Finalmente, uma RIO desenvolve duas competências sagradas
das organizações que buscam a Excelência: a capacidade de integrar e a
capacidade de aprender. As partes interessadas agradecerão e ficarão mais –
bem, digamos... – interessadas na organização.
Referências
Este artigo, embora contenha vários conceitos e acrônimos
que eu desenvolvi, é fortemente influenciado, como não poderia deixar de sê-lo,
pela literatura internacional sobre Risco. Em especial, menciono as seguintes
influências relevantes e aproveito para recomendar a leitura:
Financial Darwinism – Create Value Or Self-Destruct in a
World of Risk (Leo M. Tilman, 2009, publicado nos EUA pela John Wiley):
influenciou a forma de definir Inteligência de Risco, em especial em como ela
ajuda a buscar maior valor futuro para a organização. Esse livro explica
claramente a crise financeira em que o mundo desenvolvido continua encalacrado,
bem como detalha sistemáticas para avaliar o valor ajustado a risco de uma
organização.
Antifragile - Things that Gain from Disorder (Nassim N.

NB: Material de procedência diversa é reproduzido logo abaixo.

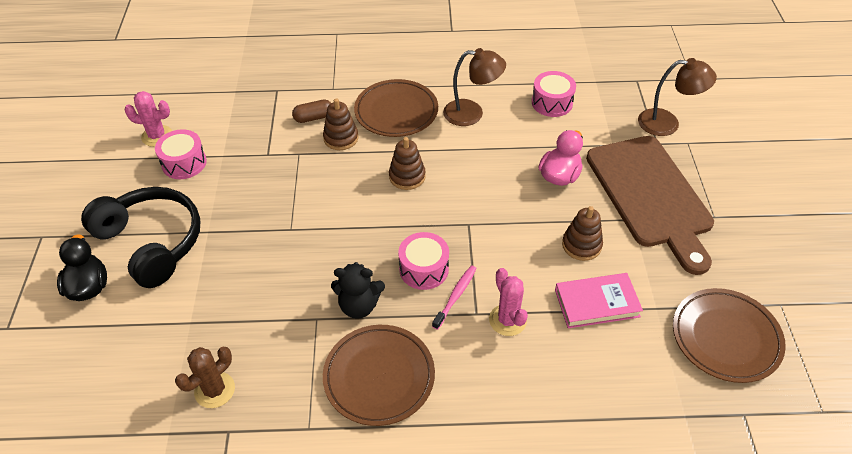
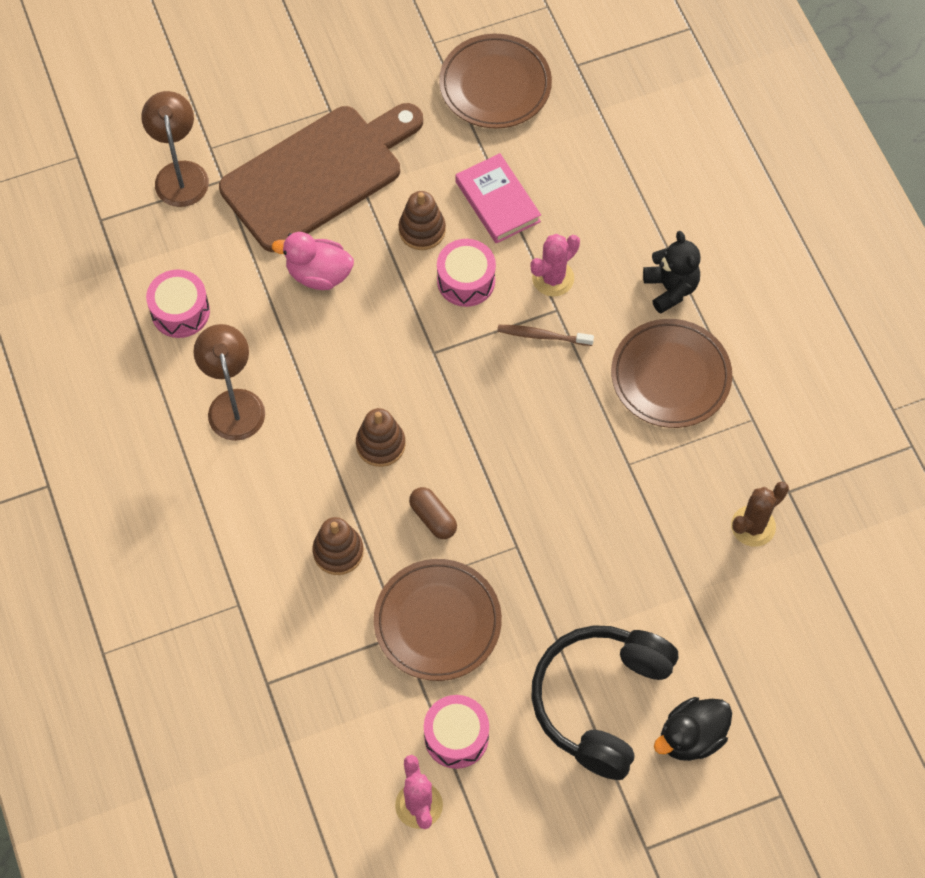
camera: 110 degrees left, 15 degrees up
brown cactus [175,347,235,408] -> brown cactus turned 60 degrees counterclockwise [731,481,789,547]
brown capsule [292,100,331,123] -> brown capsule moved to [409,487,457,539]
black teddy bear [331,262,385,319] -> black teddy bear moved to [643,231,701,314]
brown plate [354,79,438,137] -> brown plate moved to [374,559,502,681]
pink drum [398,232,449,290] -> pink drum moved to [437,239,496,307]
pink toothbrush [432,265,477,330] -> brown toothbrush [497,325,594,346]

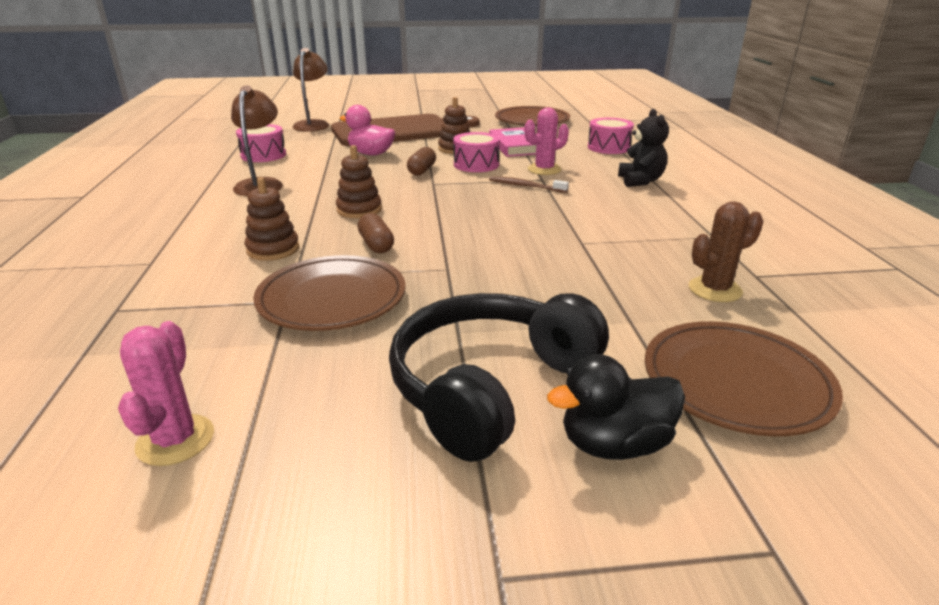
camera: 15 degrees right, 35 degrees down
pink drum [424,695,489,769] -> pink drum moved to [588,118,634,154]
brown plate [611,319,732,428] -> brown plate moved to [645,321,843,437]
none -> brown capsule [407,147,436,176]

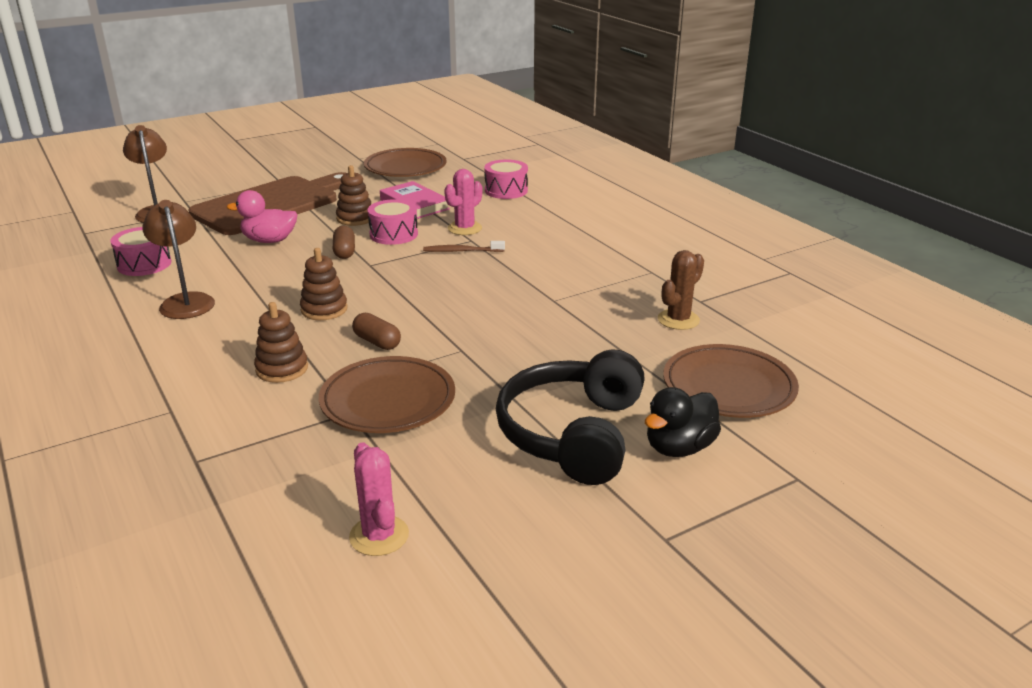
camera: 25 degrees left, 0 degrees up
black teddy bear [618,109,669,187] -> none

Taleb, 2012, publicado nos EUA pela Random House): criou o conceito de “sistema
antifrágil”, que ajuda a explicar os erros passados que levaram a várias crises
sistêmicas. Explora como o medo de errar nos torna mais frágeis.
Surviving and Thriving in Uncertainty – Creating the Risk
Intelligent Enterprise (Frederick Funston e Stephen Wagner, 2010, publicado nos
EUA pela John Wiley): define as principais falhas da Gestão de Risco
convencional e detalha várias ferramentas para aumentar o QIR da organização. O
termo “dr. No” foi emprestado desse livro.
Risk Intelligence – How to Live with Uncertainty (Dylan
Evans, 2012, publicado nos EUA pela Free Press): detalha como medir e
incrementar o QIR de um indivíduo com base em testes e treinamento.